Assignment: Return all of the entries word for word, but omit the pictures they contain.

-- Opening Marker --

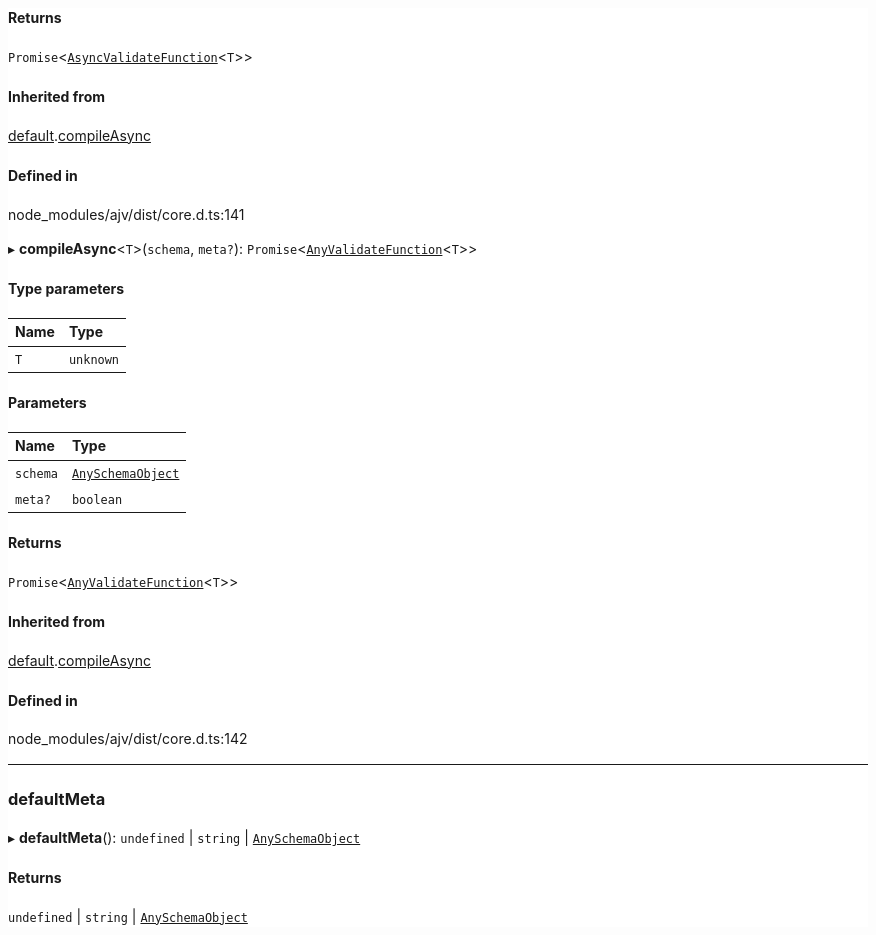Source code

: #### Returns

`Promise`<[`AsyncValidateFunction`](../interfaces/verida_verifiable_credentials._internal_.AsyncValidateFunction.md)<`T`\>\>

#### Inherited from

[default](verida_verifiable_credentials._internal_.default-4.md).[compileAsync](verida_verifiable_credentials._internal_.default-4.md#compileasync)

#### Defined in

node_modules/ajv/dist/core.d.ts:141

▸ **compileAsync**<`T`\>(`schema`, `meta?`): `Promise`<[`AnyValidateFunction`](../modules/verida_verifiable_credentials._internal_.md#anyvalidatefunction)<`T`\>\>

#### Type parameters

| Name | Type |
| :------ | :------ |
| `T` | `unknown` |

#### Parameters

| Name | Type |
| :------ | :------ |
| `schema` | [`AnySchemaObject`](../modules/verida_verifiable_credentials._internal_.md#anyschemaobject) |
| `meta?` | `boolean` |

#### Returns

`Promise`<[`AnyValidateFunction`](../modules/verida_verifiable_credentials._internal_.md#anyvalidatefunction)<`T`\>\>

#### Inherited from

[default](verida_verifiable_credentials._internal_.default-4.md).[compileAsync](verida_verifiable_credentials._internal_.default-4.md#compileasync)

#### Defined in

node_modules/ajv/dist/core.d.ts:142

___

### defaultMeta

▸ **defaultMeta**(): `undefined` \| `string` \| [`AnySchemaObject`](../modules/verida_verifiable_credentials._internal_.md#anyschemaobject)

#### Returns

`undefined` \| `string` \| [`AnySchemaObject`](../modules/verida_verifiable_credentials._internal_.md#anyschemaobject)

-- Closing Marker --

Task solution:
Source code

: #### Returns

`Promise`<[`AsyncValidateFunction`](../interfaces/verida_verifiable_credentials._internal_.AsyncValidateFunction.md)<`T`\>\>

#### Inherited from

[default](verida_verifiable_credentials._internal_.default-4.md).[compileAsync](verida_verifiable_credentials._internal_.default-4.md#compileasync)

#### Defined in

node_modules/ajv/dist/core.d.ts:141

▸ **compileAsync**<`T`\>(`schema`, `meta?`): `Promise`<[`AnyValidateFunction`](../modules/verida_verifiable_credentials._internal_.md#anyvalidatefunction)<`T`\>\>

#### Type parameters

| Name | Type |
| :------ | :------ |
| `T` | `unknown` |

#### Parameters

| Name | Type |
| :------ | :------ |
| `schema` | [`AnySchemaObject`](../modules/verida_verifiable_credentials._internal_.md#anyschemaobject) |
| `meta?` | `boolean` |

#### Returns

`Promise`<[`AnyValidateFunction`](../modules/verida_verifiable_credentials._internal_.md#anyvalidatefunction)<`T`\>\>

#### Inherited from

[default](verida_verifiable_credentials._internal_.default-4.md).[compileAsync](verida_verifiable_credentials._internal_.default-4.md#compileasync)

#### Defined in

node_modules/ajv/dist/core.d.ts:142

___

### defaultMeta

▸ **defaultMeta**(): `undefined` \| `string` \| [`AnySchemaObject`](../modules/verida_verifiable_credentials._internal_.md#anyschemaobject)

#### Returns

`undefined` \| `string` \| [`AnySchemaObject`](../modules/verida_verifiable_credentials._internal_.md#anyschemaobject)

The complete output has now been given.